Since the audio received by the service was compressed by the
sender device using a codec optimized for that purpose, the
accuracy of the voice-to-text function improves.
[0047] In the foregoing manner, audio can also be created, recorded
and stored on a sender device, or transmitted in real-time,
compressed using the optimal compression/decompression technology
in consideration of the type of sound being recorded, then sent or
transmitted in real-time and/or asynchronously to the intended
recipient. The compressed audio data is sent over a wireless
network via instant voice messages or transmitted live. The audio
data can be accessed or received and decompressed by any new or
legacy wireless station, application or service, regardless of the
type of network, subscriber or member status, or type of sending
device or receiving device or system.
[0048] FIG. 5 illustrates embodiments of the invention in a
wireless voice network 500. In this example, the device 510 is
sending audio data to a recipient 502. The data can be send in real
time, or recorded and sent asynchronously as previously described.

→ **Work to be completed**
Extend the patent passage on compressed audio sent over a wireless voice network, starting right after its final sentence.

(Records drawn from a collection)
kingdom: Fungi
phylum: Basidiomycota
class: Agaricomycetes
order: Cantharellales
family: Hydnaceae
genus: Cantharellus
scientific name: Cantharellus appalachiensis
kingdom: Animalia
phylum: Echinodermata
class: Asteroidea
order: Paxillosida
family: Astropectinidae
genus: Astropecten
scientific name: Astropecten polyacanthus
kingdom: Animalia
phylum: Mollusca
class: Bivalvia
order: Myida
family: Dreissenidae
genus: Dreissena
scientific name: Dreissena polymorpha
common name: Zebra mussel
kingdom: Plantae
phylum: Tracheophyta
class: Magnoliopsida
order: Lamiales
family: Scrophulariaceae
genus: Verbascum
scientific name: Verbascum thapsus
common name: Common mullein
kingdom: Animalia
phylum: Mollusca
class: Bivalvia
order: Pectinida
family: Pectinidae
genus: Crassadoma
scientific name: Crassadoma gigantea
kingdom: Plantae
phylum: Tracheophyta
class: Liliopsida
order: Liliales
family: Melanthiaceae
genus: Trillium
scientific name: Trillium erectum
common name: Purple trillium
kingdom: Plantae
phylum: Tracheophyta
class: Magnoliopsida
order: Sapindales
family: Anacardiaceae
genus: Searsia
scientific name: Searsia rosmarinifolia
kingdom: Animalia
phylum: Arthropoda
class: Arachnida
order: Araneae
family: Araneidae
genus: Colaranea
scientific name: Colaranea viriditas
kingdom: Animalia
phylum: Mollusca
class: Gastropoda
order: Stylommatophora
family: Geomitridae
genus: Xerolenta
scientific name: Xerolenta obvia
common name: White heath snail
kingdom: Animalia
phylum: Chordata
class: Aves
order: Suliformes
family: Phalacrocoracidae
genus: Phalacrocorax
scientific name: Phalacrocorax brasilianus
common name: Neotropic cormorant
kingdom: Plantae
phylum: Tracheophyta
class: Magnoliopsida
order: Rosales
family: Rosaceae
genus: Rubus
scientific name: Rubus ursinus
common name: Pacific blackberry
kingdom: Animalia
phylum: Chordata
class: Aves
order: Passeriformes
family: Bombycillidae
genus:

→ **Output for this exercise**
In this example, the recipient 502 emits a tone 514 that is
conveyed back over the carrier network 506 to the MSC 508 and/or to
the device 510. The tone 514 can convey information or can be used
to access information related to the transmission of the audio
data. The tone 514, for example, may indicate that the recipient
502 is a certain type that would benefit from the use of a specific
codec. The tone 514 may also be used to provide other
specifications such as bit rate or sample rate for use in the
compression and transmission of the audio data.
[0049] In response to the tone 514, the device 510 itself can
initiate the use of the preferred codec. Alternatively, the MSC 508
can instruct the device 510 to use a particular codec. As a result,
the codec 504 and 512 used in transmission of the data from the
device 510 to the recipient 502 is optimized for the recipient 502.
In this case, the codec used in the transmission from the recipient
502 to the MSC 508 or the device 510 as well as the codec used in
the transmission of data from the MSC 508 to the device 510 is not
necessarily the same codec being used by the device 510. Often, the
codec used from the MSC 508 to the device 510 does not change.
[0050] Another aspect of the invention entails mechanisms by which
the device obtains the information for optimal codec selection. In
one embodiment, this is stored along with the contact information
of the destination as described previously. The preferred codec can
be sent up as additional information during a contact
synchronization service in which the server augments the contact in
the user's contact list with the additional information about the
preferred codec.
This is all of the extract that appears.